* FRAGMENTO PARA LEER:
┄┄┄┄┄┄┄┄┄┄┄┄┄┄┄┄┄┄┄┄
Esta visión de la campaña de 1879 como “gesto espectacular” se reafirma cuando examinamos la colección de cincuenta fotografías de la misma existente en la Biblioteca Nacional de Río de Janeiro. Para que el espectáculo fuera completo, era necesario su registro visual fotográfico. La fotografía era una tecnología de la época, tan avanzada como el fusil Remington, el telégrafo o el ferrocarril. Su utilización, en el medio físico del desierto, acompañando el desarrollo de la campaña militar, era, al mismo tiempo que su registro simbólico (más que testimonial), la confirmación y celebración de que ese ejército era portador de un nivel superior de “civilización”, que venía a apropiarse de esas “tierras vacías” para ponerlas en producción.


 

Pero recordemos también que la presencia de la frontera indígena creaba un espacio problemático donde no penetraban las capacidades represivas y organizadoras del Estado Nacional, favoreciendo la “indisciplina” de la población rural. El discurso de “Paz y Administración” que va configurando su lugar de enunciación en el Estado Nacional tiende a unificar a toda la población fronteriza, indios y blancos, en el rótulo de “barbarie”. Todos por igual deberán ser reemplazados por los portadores de la civilización.


La guerra contra los indios es presentada por los intelectuales, políticos y militares de esta nueva generación como una necesidad fatal. Conquista del desierto que supone, en realidad, la producción física y también simbólica de ese desierto, la eliminación material de los pueblos que lo habitan, pero también la negación de su propia existencia. Operaciones similares se han producido y continúan produciéndose en otras situaciones nacionales, como en Brasil:

Warren Dean las vincula con la confrontación entre sociedades que tienen modelos radicalmente diferentes de uso de los recursos naturales: cuando dos sociedades comparten el mismo sistema de apropiación de la naturaleza, lo que se establece entre ellas es una frontera política.

En verdad, ese discurso se elabora en una particular relación intertextual con el que acompaña la expansión europea en Asia y África. En la particular situación latinoamericana, esas operaciones permiten a los sectores dominantes erigirse como interlocutores válidos de las potencias modernizadoras, y en ejecutores locales de los designios de la Historia Universal, el sojuzgamiento de los pueblos atrasados en nombre del Progreso. La destrucción de los pueblos nativos tiene el sentido de dar un mejor uso a su territorio, en nombre del valor de cambio. En otras palabras, se trata de un genocidio étnico y cultural como fundamento de una reapropiación política de la naturaleza.
┄┄┄┄┄┄┄┄┄┄┄┄┄┄┄┄┄┄┄┄
* Registros de datos:
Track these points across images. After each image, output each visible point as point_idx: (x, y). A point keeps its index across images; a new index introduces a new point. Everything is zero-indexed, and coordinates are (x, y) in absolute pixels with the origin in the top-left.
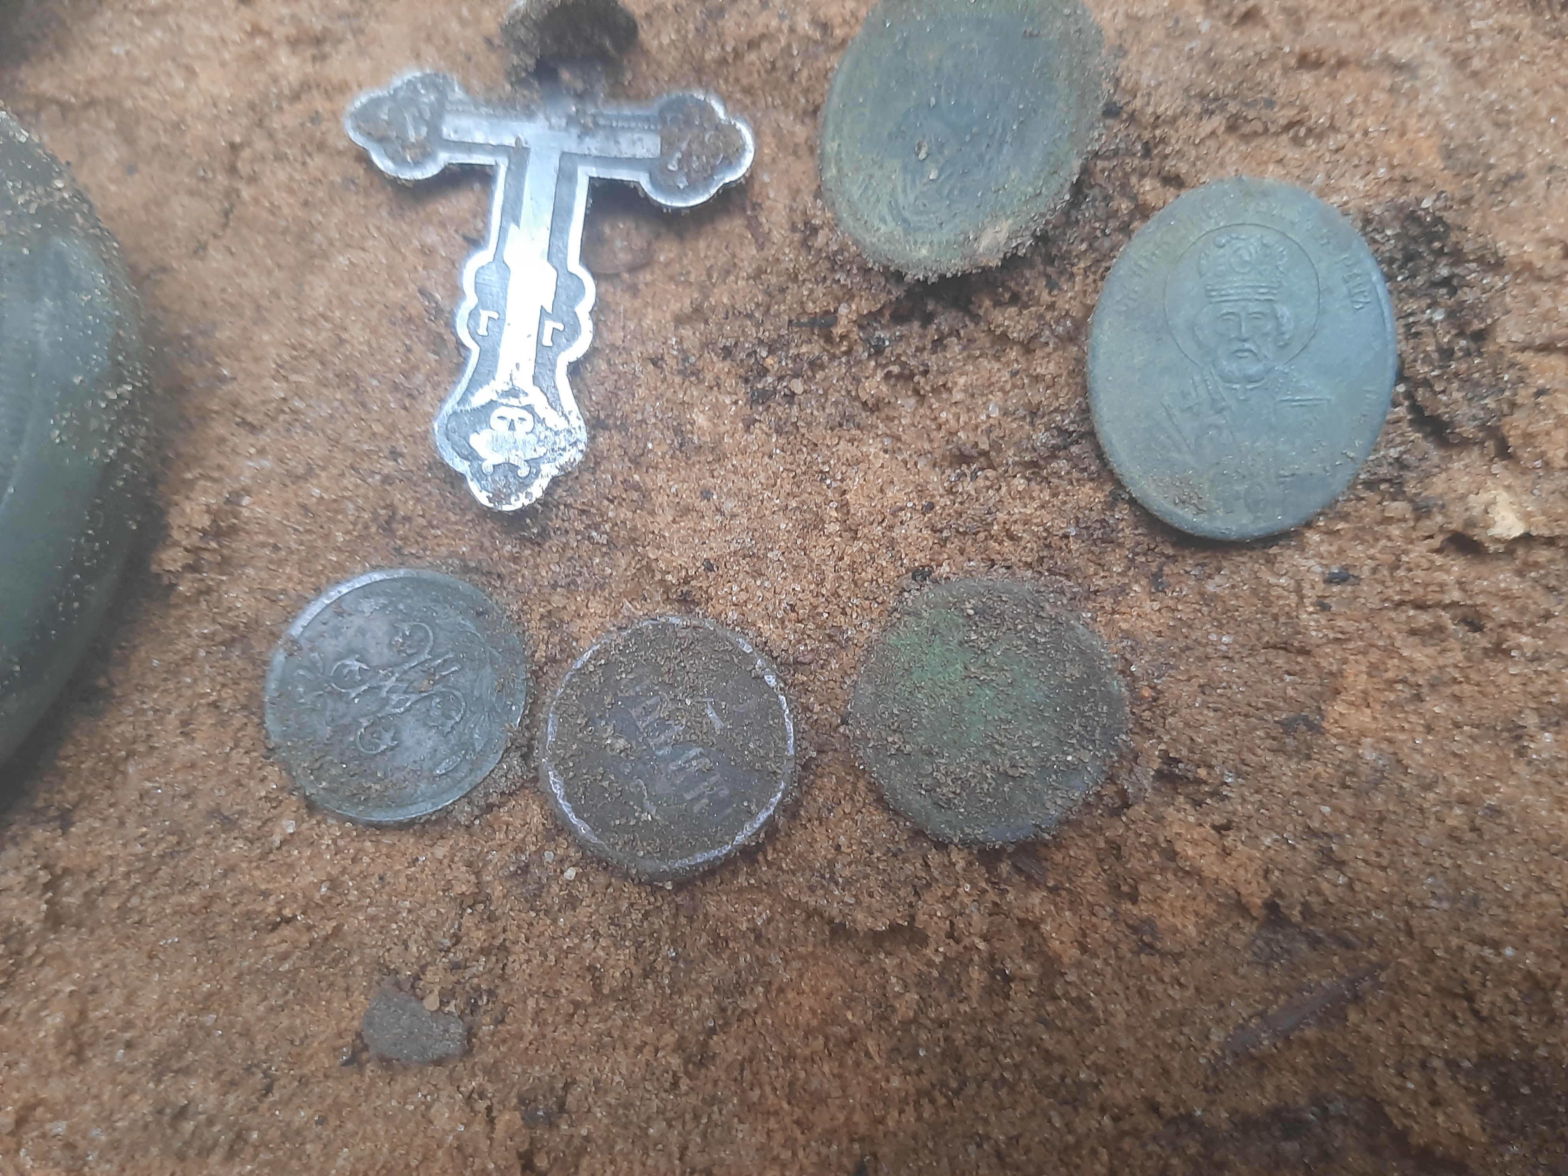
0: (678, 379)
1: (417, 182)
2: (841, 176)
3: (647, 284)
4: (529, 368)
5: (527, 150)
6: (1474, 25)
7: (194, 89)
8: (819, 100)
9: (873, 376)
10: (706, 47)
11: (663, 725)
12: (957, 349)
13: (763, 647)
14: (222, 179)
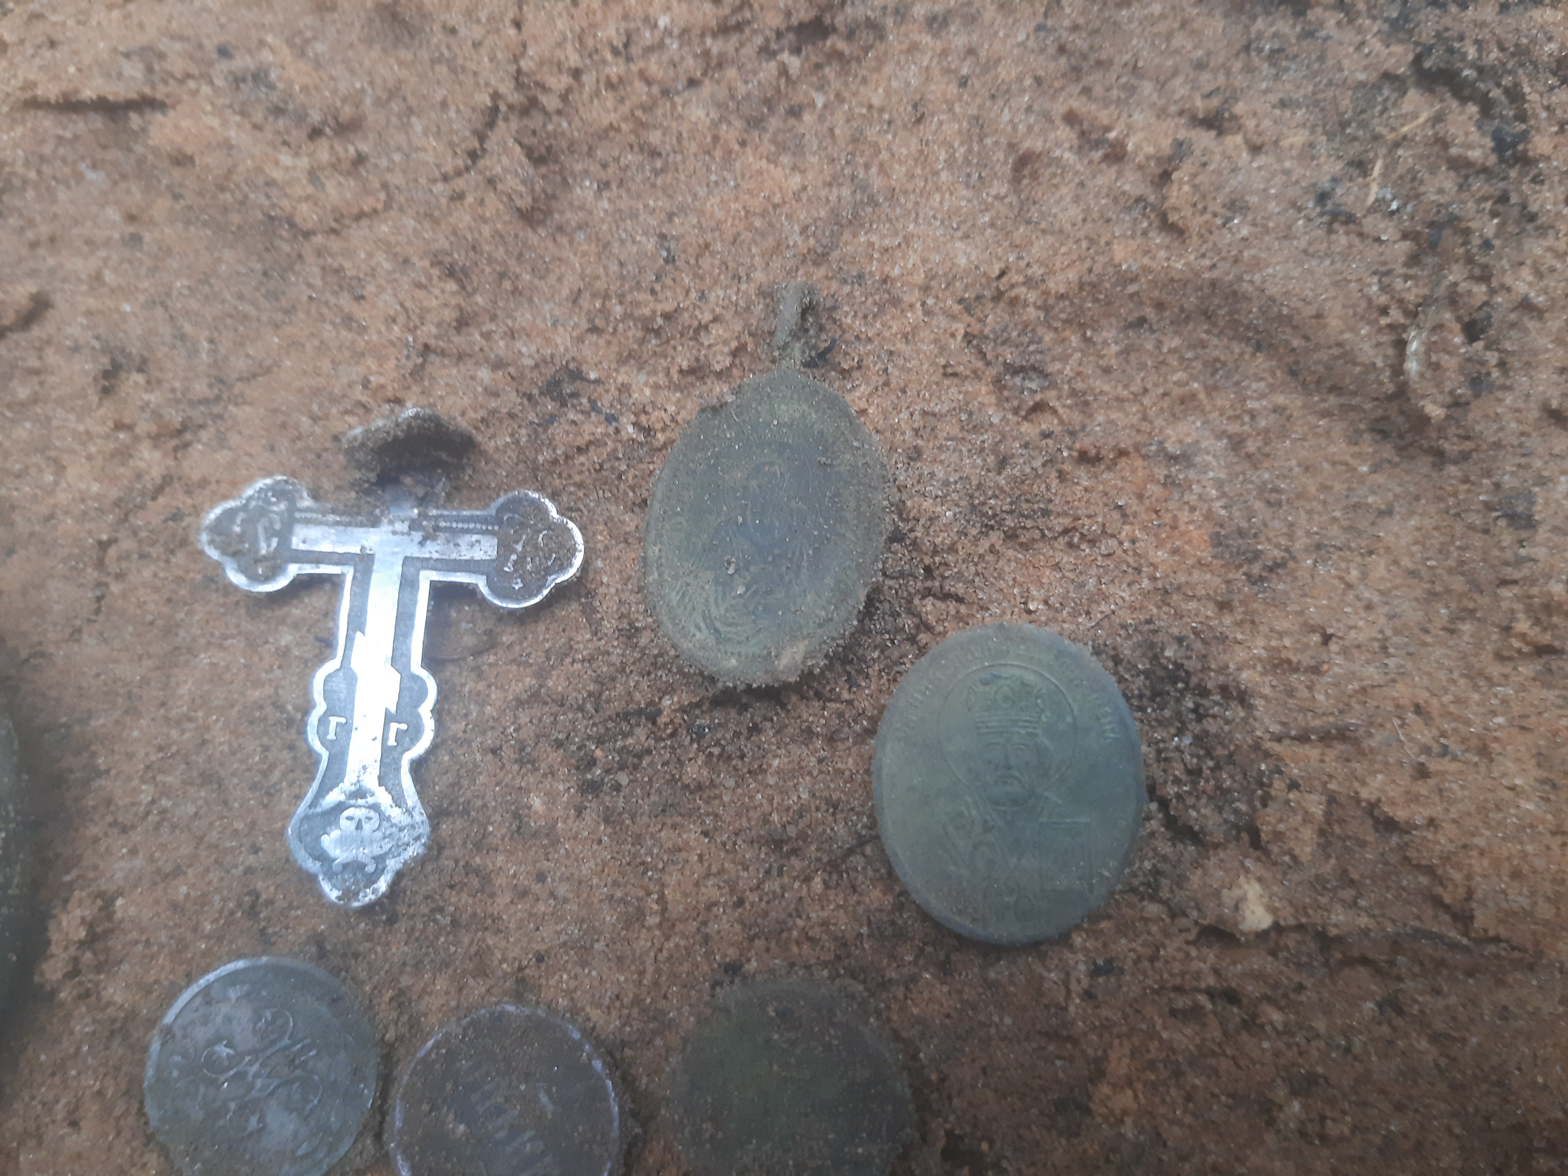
0: (516, 767)
1: (269, 595)
2: (661, 583)
3: (490, 665)
4: (374, 771)
5: (371, 557)
6: (1250, 404)
7: (63, 485)
8: (645, 494)
9: (695, 759)
10: (538, 451)
11: (499, 1111)
12: (771, 733)
13: (590, 1033)
14: (92, 574)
┄┄┄┄┄┄┄┄┄┄┄┄┄┄┄┄┄┄┄┄
* CUESTIONES DEL MATERIAL:
1. Traduce al inglés la siguiente oración del fragmento sobre la campaña de 1879: "La fotografía era una tecnología de la época, tan avanzada como el fusil Remington, el telégrafo o el ferrocarril."
2. Contesta estas preguntas según el fragmento sobre la campaña de 1879:
(a) ¿Cuántas fotografías de la campaña hay en la colección de la Biblioteca Nacional de Río de Janeiro?
(b) ¿Bajo qué rótulo unifica el discurso de "Paz y Administración" a toda la población fronteriza?
(c) Según Warren Dean, ¿qué se establece entre dos sociedades que comparten el mismo sistema de apropiación de la naturaleza?

* RESPUESTAS POR TAREA:
1. Photography was a technology of the time, as advanced as the Remington rifle, the telegraph, or the railroad.

2.
(a) Cincuenta.
(b) El de "barbarie".
(c) Una frontera política.